◆ Task directions ◆
Select each line in the entries below that contains the word "highest", treating uppercase and lowercase as distinct.

---------- Excerpted records

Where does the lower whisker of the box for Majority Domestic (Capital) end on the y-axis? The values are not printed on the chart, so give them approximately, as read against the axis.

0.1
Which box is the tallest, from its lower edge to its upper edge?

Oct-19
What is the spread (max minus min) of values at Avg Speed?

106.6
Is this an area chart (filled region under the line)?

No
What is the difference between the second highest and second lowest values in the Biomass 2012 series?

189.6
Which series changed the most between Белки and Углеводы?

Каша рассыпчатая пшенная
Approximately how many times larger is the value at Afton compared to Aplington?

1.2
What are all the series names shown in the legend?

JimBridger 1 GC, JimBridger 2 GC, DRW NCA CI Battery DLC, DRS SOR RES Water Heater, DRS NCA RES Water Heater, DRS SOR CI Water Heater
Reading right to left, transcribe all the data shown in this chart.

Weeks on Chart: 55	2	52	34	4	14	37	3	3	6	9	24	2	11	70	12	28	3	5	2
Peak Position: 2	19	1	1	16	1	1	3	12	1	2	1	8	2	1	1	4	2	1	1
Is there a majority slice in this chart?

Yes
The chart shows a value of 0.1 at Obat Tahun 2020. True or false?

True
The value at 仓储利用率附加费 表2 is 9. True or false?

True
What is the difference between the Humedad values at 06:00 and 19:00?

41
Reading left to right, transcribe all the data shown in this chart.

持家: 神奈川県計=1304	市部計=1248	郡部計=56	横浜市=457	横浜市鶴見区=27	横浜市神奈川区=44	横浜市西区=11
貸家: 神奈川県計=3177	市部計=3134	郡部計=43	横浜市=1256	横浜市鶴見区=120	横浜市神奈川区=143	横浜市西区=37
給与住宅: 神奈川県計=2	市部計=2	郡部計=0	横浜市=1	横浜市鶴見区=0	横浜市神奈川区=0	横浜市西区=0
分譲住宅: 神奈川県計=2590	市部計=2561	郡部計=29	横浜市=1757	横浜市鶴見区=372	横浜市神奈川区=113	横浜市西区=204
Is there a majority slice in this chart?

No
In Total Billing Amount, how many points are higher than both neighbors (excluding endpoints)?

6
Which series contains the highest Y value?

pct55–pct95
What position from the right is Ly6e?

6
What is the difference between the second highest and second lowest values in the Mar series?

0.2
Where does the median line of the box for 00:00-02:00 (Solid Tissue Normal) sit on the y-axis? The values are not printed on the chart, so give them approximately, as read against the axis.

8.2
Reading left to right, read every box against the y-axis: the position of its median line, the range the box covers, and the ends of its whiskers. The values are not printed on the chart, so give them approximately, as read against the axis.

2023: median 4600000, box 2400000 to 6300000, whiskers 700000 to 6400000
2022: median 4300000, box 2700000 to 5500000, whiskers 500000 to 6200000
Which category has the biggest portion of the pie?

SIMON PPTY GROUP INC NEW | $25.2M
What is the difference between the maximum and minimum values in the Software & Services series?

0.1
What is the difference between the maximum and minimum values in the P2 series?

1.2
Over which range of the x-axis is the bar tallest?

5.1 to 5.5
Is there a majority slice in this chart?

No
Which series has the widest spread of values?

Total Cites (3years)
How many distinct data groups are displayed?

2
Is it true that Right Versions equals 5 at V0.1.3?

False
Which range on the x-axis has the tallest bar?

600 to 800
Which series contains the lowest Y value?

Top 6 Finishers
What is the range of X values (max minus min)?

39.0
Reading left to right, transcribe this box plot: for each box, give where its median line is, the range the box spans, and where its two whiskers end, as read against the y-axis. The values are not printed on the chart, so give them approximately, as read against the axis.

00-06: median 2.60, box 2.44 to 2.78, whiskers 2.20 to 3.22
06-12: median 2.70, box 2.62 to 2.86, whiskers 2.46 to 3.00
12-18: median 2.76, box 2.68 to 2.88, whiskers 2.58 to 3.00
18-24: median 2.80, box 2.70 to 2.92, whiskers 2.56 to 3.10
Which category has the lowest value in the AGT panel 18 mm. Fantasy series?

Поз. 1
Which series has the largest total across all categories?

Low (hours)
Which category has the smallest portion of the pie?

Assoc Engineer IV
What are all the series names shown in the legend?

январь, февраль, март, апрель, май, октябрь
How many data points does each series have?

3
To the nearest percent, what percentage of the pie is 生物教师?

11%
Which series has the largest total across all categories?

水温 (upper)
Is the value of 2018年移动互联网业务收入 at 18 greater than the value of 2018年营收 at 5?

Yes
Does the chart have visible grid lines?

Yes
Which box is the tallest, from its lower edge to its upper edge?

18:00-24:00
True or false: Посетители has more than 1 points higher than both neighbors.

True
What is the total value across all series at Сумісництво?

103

--------------------

◆ Solution for this task ◆
What is the difference between the second highest and second lowest values in the Biomass 2012 series?
Which series contains the highest Y value?
What is the difference between the second highest and second lowest values in the Mar series?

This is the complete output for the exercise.